Situation: A mid-sized company faces challenges financing their growth. Investment of time, energy and resources precedes the reward of future revenue. It can be difficult to balance the cash needs of current operations with new growth opportunities. How do you finance growth?
Advice from the CEOs:
- Have you analyzed growth opportunities and evaluated which could increase your cash flow? For example, if you increase manufacturing efficiency, can the savings help to finance growth?
- If you produce parts or products for start-ups, can you structure the relationship so that if the start-up become successful and is subsequently purchased by a larger company there is a bonus payoff for the work that you’ve done?
- Analyze – by project, not company – the jobs you’ve done that have eventually become large volume opportunities. Try segmenting your analysis based on the source of the original project: jobs for start-ups, mid-sized and large companies. This may provide insight on where to focus future efforts.

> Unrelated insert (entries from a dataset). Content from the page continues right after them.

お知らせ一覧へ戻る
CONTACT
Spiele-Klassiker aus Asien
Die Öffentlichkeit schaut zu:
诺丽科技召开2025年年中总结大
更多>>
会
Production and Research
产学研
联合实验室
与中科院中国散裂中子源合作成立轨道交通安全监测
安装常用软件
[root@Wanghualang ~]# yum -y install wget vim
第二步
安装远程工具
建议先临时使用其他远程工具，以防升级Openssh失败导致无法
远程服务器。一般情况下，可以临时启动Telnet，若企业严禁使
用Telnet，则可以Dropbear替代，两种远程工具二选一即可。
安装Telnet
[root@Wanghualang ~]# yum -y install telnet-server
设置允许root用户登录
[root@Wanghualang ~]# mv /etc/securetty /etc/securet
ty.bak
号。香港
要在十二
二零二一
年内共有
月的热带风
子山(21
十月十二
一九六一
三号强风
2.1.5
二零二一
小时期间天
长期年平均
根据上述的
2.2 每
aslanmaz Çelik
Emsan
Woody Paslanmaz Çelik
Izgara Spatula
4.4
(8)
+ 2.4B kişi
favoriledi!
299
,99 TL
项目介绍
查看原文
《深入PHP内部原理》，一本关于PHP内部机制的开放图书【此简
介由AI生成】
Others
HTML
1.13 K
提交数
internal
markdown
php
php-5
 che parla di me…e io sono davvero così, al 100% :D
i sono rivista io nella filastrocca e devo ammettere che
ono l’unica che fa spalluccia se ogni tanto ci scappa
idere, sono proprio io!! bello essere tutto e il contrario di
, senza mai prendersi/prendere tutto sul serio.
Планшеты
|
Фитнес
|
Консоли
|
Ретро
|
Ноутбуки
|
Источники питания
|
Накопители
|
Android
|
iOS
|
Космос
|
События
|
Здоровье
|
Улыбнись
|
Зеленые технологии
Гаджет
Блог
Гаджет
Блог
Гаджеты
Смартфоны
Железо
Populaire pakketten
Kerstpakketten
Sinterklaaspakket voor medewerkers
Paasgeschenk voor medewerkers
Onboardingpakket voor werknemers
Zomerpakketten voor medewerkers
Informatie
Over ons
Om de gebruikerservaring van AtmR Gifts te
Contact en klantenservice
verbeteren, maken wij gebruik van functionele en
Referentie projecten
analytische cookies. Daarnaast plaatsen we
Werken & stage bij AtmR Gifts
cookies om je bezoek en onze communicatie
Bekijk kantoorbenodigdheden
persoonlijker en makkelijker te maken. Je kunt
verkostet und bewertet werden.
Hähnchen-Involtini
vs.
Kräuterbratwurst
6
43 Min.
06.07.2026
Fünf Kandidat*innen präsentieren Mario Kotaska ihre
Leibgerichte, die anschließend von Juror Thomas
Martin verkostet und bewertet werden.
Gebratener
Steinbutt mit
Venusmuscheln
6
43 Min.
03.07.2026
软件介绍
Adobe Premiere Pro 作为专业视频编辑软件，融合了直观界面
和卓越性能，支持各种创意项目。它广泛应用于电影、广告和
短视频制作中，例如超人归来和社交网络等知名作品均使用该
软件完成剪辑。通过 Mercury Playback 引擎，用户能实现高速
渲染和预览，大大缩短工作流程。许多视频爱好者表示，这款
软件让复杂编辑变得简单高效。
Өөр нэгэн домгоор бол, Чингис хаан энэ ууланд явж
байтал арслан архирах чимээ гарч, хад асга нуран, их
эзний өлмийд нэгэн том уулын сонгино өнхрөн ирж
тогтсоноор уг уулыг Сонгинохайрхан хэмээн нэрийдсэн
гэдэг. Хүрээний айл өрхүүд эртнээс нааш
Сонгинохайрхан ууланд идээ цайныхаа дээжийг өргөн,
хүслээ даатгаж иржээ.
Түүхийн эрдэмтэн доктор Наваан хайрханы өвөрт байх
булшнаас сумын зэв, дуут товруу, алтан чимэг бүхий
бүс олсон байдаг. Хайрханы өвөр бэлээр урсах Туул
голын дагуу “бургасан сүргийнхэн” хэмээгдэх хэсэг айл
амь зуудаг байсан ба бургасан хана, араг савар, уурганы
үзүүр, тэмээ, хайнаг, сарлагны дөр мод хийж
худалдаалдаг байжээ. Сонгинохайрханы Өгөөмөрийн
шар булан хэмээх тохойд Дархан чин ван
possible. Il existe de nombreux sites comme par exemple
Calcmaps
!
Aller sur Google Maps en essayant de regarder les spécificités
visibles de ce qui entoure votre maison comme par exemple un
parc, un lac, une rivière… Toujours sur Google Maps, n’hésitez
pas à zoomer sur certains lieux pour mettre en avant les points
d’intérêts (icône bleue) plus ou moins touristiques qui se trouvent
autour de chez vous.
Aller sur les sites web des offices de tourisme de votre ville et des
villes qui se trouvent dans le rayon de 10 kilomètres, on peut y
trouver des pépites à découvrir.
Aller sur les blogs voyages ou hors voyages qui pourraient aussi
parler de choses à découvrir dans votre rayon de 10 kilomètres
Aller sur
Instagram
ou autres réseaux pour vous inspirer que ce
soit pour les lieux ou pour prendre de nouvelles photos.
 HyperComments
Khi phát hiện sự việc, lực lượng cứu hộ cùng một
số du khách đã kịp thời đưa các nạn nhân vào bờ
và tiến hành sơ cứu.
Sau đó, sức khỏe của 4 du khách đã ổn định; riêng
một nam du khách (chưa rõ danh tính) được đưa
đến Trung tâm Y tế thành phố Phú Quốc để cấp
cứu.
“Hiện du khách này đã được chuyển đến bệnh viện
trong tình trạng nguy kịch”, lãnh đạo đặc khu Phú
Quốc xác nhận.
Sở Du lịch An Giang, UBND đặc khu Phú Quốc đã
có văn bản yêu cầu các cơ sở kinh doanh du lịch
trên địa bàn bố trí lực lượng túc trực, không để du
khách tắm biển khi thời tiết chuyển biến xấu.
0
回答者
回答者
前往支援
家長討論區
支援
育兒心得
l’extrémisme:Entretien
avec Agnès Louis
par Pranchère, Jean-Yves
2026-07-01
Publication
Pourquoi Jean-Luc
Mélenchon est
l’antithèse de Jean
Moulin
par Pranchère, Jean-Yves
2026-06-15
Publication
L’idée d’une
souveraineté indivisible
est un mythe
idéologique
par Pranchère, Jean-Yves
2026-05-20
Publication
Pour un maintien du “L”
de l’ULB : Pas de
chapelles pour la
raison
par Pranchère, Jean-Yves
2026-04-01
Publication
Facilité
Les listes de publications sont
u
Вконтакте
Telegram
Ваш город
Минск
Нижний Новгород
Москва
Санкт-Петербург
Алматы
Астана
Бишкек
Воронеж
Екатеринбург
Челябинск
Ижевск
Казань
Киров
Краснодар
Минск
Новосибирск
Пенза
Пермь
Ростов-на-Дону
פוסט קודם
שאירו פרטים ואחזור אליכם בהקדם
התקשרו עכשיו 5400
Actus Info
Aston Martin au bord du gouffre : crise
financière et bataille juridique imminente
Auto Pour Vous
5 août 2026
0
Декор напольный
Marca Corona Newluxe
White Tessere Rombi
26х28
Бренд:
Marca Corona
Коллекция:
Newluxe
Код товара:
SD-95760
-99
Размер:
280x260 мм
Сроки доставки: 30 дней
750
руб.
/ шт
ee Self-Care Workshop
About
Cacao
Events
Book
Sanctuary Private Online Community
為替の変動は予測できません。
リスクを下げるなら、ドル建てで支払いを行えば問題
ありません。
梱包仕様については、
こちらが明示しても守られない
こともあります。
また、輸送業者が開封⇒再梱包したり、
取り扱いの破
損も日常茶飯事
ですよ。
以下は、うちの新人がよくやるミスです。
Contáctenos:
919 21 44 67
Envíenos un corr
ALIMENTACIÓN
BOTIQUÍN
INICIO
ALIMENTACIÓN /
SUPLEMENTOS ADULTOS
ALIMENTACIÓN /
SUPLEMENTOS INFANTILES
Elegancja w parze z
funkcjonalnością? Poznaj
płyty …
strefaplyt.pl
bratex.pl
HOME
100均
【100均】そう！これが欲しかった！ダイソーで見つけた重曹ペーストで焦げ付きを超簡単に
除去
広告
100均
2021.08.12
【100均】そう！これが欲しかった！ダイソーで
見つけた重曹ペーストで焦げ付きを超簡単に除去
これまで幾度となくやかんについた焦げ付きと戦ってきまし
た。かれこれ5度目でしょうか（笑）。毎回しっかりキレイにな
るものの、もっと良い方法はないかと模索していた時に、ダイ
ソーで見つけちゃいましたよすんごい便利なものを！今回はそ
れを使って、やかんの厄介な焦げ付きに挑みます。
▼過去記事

- Another company performs clinical services for both big pharmaceutical companies and start-ups. To take advantage of the upside from working with start-ups they take payment both in cash and in stock.
- One option is to set up a separate Investment LLC – not tied to the operating company but owned by the same people – that takes the stock position and can, at its option, provide limited venture funding to start-ups.
- Start-ups are not yet threats to your large customers but are potential future acquisition targets. Because the stock financing is done outside of the operating company, it is more difficult to trace back to the operating company. Further, competing large companies have not tended to see these investments as threatening the way that they would view direct investment by the company in a competitor. At the time of acquisition by the larger company, the member’s ownership position in the start-up is liquidated.